ABOUT THIS TASK => Reproduce all the data, character for character.

DATA EXTRACT =>
= = =

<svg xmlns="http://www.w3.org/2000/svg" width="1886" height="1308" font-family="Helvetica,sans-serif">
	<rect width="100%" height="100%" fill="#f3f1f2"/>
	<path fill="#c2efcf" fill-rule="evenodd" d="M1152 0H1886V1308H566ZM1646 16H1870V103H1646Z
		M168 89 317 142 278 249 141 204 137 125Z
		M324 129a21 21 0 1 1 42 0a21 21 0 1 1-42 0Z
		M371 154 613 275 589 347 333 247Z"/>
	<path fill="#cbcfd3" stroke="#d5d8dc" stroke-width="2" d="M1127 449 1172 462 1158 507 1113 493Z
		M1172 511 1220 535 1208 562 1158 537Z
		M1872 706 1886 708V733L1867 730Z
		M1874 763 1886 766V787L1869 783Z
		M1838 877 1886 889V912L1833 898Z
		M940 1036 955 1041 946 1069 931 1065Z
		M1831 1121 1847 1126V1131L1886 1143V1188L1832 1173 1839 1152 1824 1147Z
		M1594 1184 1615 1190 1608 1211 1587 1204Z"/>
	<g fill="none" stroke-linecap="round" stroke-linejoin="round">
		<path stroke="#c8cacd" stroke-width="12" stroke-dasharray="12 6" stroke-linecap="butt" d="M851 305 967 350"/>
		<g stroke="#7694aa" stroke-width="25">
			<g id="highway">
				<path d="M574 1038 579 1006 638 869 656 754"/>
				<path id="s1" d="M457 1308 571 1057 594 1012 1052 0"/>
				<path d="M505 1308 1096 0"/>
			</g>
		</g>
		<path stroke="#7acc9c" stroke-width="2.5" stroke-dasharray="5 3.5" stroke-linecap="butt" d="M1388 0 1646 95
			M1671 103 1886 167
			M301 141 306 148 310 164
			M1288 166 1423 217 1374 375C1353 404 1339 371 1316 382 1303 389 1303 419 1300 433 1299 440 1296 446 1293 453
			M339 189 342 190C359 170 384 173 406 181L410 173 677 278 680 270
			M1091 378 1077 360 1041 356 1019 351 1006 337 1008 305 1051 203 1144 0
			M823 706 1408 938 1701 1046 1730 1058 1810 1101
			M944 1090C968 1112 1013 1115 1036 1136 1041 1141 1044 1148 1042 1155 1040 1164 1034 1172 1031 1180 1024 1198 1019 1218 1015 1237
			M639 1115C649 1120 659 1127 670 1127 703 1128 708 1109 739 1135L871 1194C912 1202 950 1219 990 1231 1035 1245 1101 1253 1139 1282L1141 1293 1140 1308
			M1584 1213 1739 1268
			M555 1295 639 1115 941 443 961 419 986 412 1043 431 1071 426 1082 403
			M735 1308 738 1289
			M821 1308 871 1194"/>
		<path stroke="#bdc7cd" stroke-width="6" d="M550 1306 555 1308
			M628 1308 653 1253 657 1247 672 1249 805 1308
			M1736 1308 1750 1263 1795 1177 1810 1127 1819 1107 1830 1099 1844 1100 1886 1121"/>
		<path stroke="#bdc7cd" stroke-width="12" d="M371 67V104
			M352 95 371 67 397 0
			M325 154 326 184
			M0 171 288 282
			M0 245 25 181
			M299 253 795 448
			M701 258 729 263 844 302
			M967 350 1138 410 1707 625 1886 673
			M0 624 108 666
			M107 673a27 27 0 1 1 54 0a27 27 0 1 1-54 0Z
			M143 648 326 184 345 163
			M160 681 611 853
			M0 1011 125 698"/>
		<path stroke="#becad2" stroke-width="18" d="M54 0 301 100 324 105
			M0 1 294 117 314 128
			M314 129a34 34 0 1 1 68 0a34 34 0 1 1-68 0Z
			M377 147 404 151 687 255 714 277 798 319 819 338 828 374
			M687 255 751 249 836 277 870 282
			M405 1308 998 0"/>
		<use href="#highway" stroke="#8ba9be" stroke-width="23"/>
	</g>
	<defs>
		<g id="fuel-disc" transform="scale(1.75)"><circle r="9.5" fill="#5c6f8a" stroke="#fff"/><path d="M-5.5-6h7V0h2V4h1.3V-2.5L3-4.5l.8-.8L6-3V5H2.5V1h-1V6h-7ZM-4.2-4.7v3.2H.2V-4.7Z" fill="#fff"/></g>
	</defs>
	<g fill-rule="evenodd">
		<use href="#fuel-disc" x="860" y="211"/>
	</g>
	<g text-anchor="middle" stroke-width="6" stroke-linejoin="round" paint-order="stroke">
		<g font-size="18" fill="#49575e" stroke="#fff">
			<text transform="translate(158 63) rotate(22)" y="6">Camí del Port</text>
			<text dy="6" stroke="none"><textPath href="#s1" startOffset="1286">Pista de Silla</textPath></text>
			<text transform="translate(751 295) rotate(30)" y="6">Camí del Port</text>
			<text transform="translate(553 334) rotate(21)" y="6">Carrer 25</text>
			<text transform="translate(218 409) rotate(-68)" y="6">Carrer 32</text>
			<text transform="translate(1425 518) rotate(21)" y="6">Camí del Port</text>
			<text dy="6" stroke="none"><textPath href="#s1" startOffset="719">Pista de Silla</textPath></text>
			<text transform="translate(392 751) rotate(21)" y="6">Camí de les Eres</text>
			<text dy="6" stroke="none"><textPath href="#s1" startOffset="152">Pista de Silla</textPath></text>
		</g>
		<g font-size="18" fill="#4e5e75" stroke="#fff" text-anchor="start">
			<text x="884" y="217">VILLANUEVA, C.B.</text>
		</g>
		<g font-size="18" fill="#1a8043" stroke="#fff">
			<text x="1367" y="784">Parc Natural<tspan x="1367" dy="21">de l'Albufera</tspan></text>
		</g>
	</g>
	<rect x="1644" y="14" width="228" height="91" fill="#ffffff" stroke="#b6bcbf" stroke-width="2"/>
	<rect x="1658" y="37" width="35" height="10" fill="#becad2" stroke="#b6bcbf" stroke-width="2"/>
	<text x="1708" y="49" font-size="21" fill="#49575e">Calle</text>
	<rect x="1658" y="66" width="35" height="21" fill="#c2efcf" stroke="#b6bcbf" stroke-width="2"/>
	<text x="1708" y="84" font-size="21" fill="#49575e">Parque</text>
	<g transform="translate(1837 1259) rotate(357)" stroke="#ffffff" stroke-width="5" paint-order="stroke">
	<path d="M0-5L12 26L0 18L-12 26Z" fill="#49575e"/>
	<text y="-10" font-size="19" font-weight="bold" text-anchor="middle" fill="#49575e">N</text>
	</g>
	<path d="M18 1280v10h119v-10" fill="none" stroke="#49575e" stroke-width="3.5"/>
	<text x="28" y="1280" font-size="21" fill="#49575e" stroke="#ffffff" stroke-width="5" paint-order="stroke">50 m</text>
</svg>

= = =

SOLUTION TO THE PROBLEM =>
<svg xmlns="http://www.w3.org/2000/svg" width="1886" height="1308" font-family="Helvetica,sans-serif">
	<rect width="100%" height="100%" fill="#f3f1f2"/>
	<path fill="#c2efcf" fill-rule="evenodd" d="M1152 0H1886V1308H566ZM1646 16H1870V103H1646Z
		M168 89 317 142 278 249 141 204 137 125Z
		M324 129a21 21 0 1 1 42 0a21 21 0 1 1-42 0Z
		M371 154 613 275 589 347 333 247Z"/>
	<path fill="#cbcfd3" stroke="#d5d8dc" stroke-width="2" d="M1127 449 1172 462 1158 507 1113 493Z
		M1172 511 1220 535 1208 562 1158 537Z
		M1872 706 1886 708V733L1867 730Z
		M1874 763 1886 766V787L1869 783Z
		M1838 877 1886 889V912L1833 898Z
		M940 1036 955 1041 946 1069 931 1065Z
		M1831 1121 1847 1126V1131L1886 1143V1188L1832 1173 1839 1152 1824 1147Z
		M1594 1184 1615 1190 1608 1211 1587 1204Z"/>
	<g fill="none" stroke-linecap="round" stroke-linejoin="round">
		<path stroke="#c8cacd" stroke-width="12" stroke-dasharray="12 6" stroke-linecap="butt" d="M851 305 967 350"/>
		<g stroke="#7694aa" stroke-width="25">
			<g id="highway">
				<path d="M574 1038 579 1006 638 869 656 754"/>
				<path id="s1" d="M457 1308 571 1057 594 1012 1052 0"/>
				<path d="M505 1308 1096 0"/>
			</g>
		</g>
		<path stroke="#7acc9c" stroke-width="2.5" stroke-dasharray="5 3.5" stroke-linecap="butt" d="M1388 0 1646 95
			M1671 103 1886 167
			M301 141 306 148 310 164
			M1288 166 1423 217 1374 375C1353 404 1339 371 1316 382 1303 389 1303 419 1300 433 1299 440 1296 446 1293 453
			M339 189 342 190C359 170 384 173 406 181L410 173 677 278 680 270
			M1091 378 1077 360 1041 356 1019 351 1006 337 1008 305 1051 203 1144 0
			M823 706 1408 938 1701 1046 1730 1058 1810 1101
			M944 1090C968 1112 1013 1115 1036 1136 1041 1141 1044 1148 1042 1155 1040 1164 1034 1172 1031 1180 1024 1198 1019 1218 1015 1237
			M639 1115C649 1120 659 1127 670 1127 703 1128 708 1109 739 1135L871 1194C912 1202 950 1219 990 1231 1035 1245 1101 1253 1139 1282L1141 1293 1140 1308
			M1584 1213 1739 1268
			M555 1295 639 1115 941 443 961 419 986 412 1043 431 1071 426 1082 403
			M735 1308 738 1289
			M821 1308 871 1194"/>
		<path stroke="#bdc7cd" stroke-width="6" d="M550 1306 555 1308
			M628 1308 653 1253 657 1247 672 1249 805 1308
			M1736 1308 1750 1263 1795 1177 1810 1127 1819 1107 1830 1099 1844 1100 1886 1121"/>
		<path stroke="#bdc7cd" stroke-width="12" d="M371 67V104
			M352 95 371 67 397 0
			M325 154 326 184
			M0 171 288 282
			M0 245 25 181
			M299 253 795 448
			M701 258 729 263 844 302
			M967 350 1138 410 1707 625 1886 673
			M0 624 108 666
			M107 673a27 27 0 1 1 54 0a27 27 0 1 1-54 0Z
			M143 648 326 184 345 163
			M160 681 611 853
			M0 1011 125 698"/>
		<path stroke="#becad2" stroke-width="18" d="M54 0 301 100 324 105
			M0 1 294 117 314 128
			M314 129a34 34 0 1 1 68 0a34 34 0 1 1-68 0Z
			M377 147 404 151 687 255 714 277 798 319 819 338 828 374
			M687 255 751 249 836 277 870 282
			M405 1308 998 0"/>
		<use href="#highway" stroke="#8ba9be" stroke-width="23"/>
	</g>
	<defs>
		<g id="fuel-disc" transform="scale(1.75)"><circle r="9.5" fill="#5c6f8a" stroke="#fff"/><path d="M-5.5-6h7V0h2V4h1.3V-2.5L3-4.5l.8-.8L6-3V5H2.5V1h-1V6h-7ZM-4.2-4.7v3.2H.2V-4.7Z" fill="#fff"/></g>
	</defs>
	<g fill-rule="evenodd">
		<use href="#fuel-disc" x="860" y="211"/>
	</g>
	<g text-anchor="middle" stroke-width="6" stroke-linejoin="round" paint-order="stroke">
		<g font-size="18" fill="#49575e" stroke="#fff">
			<text transform="translate(158 63) rotate(22)" y="6">Camí del Port</text>
			<text dy="6" stroke="none"><textPath href="#s1" startOffset="1286">Pista de Silla</textPath></text>
			<text transform="translate(751 295) rotate(30)" y="6">Camí del Port</text>
			<text transform="translate(553 334) rotate(21)" y="6">Carrer 25</text>
			<text transform="translate(218 409) rotate(-68)" y="6">Carrer 32</text>
			<text transform="translate(1425 518) rotate(21)" y="6">Camí del Port</text>
			<text dy="6" stroke="none"><textPath href="#s1" startOffset="719">Pista de Silla</textPath></text>
			<text transform="translate(392 751) rotate(21)" y="6">Camí de les Eres</text>
			<text dy="6" stroke="none"><textPath href="#s1" startOffset="152">Pista de Silla</textPath></text>
		</g>
		<g font-size="18" fill="#4e5e75" stroke="#fff" text-anchor="start">
			<text x="884" y="217">VILLANUEVA, C.B.</text>
		</g>
		<g font-size="18" fill="#1a8043" stroke="#fff">
			<text x="1367" y="784">Parc Natural<tspan x="1367" dy="21">de l'Albufera</tspan></text>
		</g>
	</g>
	<rect x="1644" y="14" width="228" height="91" fill="#ffffff" stroke="#b6bcbf" stroke-width="2"/>
	<rect x="1658" y="37" width="35" height="10" fill="#becad2" stroke="#b6bcbf" stroke-width="2"/>
	<text x="1708" y="49" font-size="21" fill="#49575e">Calle</text>
	<rect x="1658" y="66" width="35" height="21" fill="#c2efcf" stroke="#b6bcbf" stroke-width="2"/>
	<text x="1708" y="84" font-size="21" fill="#49575e">Parque</text>
	<g transform="translate(1837 1259) rotate(357)" stroke="#ffffff" stroke-width="5" paint-order="stroke">
	<path d="M0-5L12 26L0 18L-12 26Z" fill="#49575e"/>
	<text y="-10" font-size="19" font-weight="bold" text-anchor="middle" fill="#49575e">N</text>
	</g>
	<path d="M18 1280v10h119v-10" fill="none" stroke="#49575e" stroke-width="3.5"/>
	<text x="28" y="1280" font-size="21" fill="#49575e" stroke="#ffffff" stroke-width="5" paint-order="stroke">50 m</text>
</svg>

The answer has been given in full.